Requirement:
Reproduce the passage on Mr. Ruth's career and education word for word, in full.

Supplied text:
■ ■ ■ ■ ■ ■ ■

From 1988 to 2003, Mr. Ruth held various positions at the Toronto Stock Exchange, serving as the head of Listings Department from 1997 to 2003 where he was responsible for all operations, policy development and general management within the Listings Group. Mr. Ruth is a Chartered Accountant who was employed in private practice with KPMG Peat Marwick and Coopers and Lybrand prior to joining the Toronto Stock Exchange. Mr. Ruth received a Bachelor of Business Administration (Honors) from Wilfrid Laurier University.

■ ■ ■ ■ ■ ■ ■

Extracted entries:
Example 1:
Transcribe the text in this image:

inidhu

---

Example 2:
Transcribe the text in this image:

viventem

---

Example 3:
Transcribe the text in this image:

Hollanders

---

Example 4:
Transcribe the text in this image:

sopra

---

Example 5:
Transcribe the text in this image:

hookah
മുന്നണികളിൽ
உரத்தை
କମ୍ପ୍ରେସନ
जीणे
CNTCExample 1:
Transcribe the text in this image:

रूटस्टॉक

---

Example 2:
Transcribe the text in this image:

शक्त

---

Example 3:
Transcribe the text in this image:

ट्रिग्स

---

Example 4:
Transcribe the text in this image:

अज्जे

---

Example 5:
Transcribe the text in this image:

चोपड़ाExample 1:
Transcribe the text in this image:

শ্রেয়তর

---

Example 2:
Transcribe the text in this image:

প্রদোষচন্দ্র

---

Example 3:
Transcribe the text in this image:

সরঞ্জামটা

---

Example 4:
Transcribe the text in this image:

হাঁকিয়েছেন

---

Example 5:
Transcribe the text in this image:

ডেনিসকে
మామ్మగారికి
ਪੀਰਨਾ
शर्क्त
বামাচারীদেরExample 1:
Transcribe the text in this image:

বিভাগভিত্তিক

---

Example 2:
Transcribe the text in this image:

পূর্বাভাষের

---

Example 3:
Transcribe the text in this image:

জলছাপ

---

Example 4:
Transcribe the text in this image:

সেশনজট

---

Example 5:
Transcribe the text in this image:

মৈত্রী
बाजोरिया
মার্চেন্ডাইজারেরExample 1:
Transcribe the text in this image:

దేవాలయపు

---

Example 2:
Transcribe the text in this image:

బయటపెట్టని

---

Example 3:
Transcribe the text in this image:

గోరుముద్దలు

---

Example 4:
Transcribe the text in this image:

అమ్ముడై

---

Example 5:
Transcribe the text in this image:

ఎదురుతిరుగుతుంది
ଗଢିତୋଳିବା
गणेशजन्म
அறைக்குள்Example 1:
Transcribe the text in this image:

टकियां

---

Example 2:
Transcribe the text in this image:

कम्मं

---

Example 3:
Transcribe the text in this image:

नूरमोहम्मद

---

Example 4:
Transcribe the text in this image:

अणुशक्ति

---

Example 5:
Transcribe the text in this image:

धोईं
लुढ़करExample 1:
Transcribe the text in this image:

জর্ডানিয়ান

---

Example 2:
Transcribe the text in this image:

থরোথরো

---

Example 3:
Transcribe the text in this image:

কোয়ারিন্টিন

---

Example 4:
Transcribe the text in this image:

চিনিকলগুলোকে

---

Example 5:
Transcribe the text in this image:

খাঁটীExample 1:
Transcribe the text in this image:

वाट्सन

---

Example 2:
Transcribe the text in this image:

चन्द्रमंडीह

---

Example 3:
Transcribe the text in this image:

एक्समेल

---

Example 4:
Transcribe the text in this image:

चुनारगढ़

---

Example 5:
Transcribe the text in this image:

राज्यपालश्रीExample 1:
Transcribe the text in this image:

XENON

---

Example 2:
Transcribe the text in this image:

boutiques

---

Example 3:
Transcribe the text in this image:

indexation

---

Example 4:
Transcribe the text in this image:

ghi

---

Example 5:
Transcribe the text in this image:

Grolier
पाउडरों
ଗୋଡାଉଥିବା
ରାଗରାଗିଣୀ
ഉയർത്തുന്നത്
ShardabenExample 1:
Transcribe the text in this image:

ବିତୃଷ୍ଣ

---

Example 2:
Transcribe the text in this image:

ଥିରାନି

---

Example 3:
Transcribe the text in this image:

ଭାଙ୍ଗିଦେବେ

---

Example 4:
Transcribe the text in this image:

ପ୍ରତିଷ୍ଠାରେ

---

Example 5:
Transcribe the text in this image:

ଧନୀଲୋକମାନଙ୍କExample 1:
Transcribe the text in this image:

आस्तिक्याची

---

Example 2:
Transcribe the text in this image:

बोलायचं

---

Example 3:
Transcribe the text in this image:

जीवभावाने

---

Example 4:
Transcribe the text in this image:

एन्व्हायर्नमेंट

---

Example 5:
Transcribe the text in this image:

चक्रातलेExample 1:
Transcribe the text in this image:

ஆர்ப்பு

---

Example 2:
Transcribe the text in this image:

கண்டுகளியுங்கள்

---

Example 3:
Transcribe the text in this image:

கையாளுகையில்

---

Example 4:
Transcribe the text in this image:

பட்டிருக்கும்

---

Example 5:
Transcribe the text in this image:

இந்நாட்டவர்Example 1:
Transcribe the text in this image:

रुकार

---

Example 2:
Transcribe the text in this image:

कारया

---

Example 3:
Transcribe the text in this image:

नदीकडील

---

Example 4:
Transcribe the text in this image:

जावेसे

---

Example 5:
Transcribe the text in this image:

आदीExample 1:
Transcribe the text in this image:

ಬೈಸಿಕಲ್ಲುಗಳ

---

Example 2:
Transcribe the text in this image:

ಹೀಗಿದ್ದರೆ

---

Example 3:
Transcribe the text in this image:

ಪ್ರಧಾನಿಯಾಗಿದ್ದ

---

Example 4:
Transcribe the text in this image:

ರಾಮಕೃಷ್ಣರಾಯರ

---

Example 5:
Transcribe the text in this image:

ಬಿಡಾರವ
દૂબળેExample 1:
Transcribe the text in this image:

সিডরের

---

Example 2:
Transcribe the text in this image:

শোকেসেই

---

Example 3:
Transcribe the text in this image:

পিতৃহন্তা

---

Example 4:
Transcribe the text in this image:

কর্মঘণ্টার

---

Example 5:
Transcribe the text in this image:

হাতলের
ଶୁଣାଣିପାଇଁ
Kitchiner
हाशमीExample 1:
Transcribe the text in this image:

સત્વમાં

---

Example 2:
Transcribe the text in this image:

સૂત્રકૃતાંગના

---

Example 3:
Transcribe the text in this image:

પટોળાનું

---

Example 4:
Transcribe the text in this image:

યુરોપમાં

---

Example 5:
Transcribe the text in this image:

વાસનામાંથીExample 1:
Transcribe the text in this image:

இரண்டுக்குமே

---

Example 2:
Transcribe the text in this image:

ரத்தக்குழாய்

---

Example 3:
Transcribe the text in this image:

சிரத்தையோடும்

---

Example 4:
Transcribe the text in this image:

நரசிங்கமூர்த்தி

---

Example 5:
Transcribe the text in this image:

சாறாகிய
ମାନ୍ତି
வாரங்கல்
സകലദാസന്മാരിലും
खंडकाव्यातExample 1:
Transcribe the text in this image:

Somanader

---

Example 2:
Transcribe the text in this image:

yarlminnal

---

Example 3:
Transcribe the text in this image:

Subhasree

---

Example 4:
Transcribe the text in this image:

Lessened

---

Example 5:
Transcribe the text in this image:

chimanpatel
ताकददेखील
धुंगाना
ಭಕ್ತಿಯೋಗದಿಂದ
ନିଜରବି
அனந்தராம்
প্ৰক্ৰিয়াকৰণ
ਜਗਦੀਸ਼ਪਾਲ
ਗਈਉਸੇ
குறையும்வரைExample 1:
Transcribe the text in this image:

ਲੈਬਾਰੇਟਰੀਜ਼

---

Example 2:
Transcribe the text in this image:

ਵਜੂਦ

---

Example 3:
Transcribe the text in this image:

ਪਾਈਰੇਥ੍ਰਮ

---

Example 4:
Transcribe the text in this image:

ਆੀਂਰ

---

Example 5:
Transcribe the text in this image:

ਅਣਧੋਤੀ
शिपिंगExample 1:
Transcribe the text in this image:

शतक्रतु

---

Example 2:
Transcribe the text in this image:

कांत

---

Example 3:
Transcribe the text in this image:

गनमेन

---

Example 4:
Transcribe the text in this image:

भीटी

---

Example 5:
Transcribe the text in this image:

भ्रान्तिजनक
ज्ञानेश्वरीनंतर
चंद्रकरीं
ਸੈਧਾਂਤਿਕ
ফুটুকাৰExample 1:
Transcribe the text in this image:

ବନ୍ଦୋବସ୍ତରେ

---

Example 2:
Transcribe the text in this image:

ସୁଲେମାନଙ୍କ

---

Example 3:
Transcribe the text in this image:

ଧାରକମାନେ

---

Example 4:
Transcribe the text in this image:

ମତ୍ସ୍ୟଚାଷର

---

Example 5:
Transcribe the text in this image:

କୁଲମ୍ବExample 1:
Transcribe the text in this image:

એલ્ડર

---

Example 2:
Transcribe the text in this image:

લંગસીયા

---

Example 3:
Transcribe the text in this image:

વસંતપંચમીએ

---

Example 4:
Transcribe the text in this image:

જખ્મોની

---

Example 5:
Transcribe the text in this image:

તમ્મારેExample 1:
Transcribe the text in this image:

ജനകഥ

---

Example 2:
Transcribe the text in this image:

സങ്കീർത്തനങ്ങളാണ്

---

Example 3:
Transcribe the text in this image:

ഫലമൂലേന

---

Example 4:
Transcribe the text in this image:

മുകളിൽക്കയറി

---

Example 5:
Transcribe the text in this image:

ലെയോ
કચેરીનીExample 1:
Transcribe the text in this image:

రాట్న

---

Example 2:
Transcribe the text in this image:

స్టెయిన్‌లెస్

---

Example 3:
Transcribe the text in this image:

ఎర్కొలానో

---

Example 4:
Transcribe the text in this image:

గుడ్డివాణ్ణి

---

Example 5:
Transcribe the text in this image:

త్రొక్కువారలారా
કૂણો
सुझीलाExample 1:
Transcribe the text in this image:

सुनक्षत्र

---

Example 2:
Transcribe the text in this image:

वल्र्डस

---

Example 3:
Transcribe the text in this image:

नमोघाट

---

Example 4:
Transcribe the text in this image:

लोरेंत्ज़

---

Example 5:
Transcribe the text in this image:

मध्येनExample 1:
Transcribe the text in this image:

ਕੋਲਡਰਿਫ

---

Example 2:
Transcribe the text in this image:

■ ■ ■ ■ ■ ■ ■

Result below:
From 1988 to 2003, Mr. Ruth held various positions at the Toronto Stock Exchange, serving as the head of Listings Department from 1997 to 2003 where he was responsible for all operations, policy development and general management within the Listings Group. Mr. Ruth is a Chartered Accountant who was employed in private practice with KPMG Peat Marwick and Coopers and Lybrand prior to joining the Toronto Stock Exchange. Mr. Ruth received a Bachelor of Business Administration (Honors) from Wilfrid Laurier University.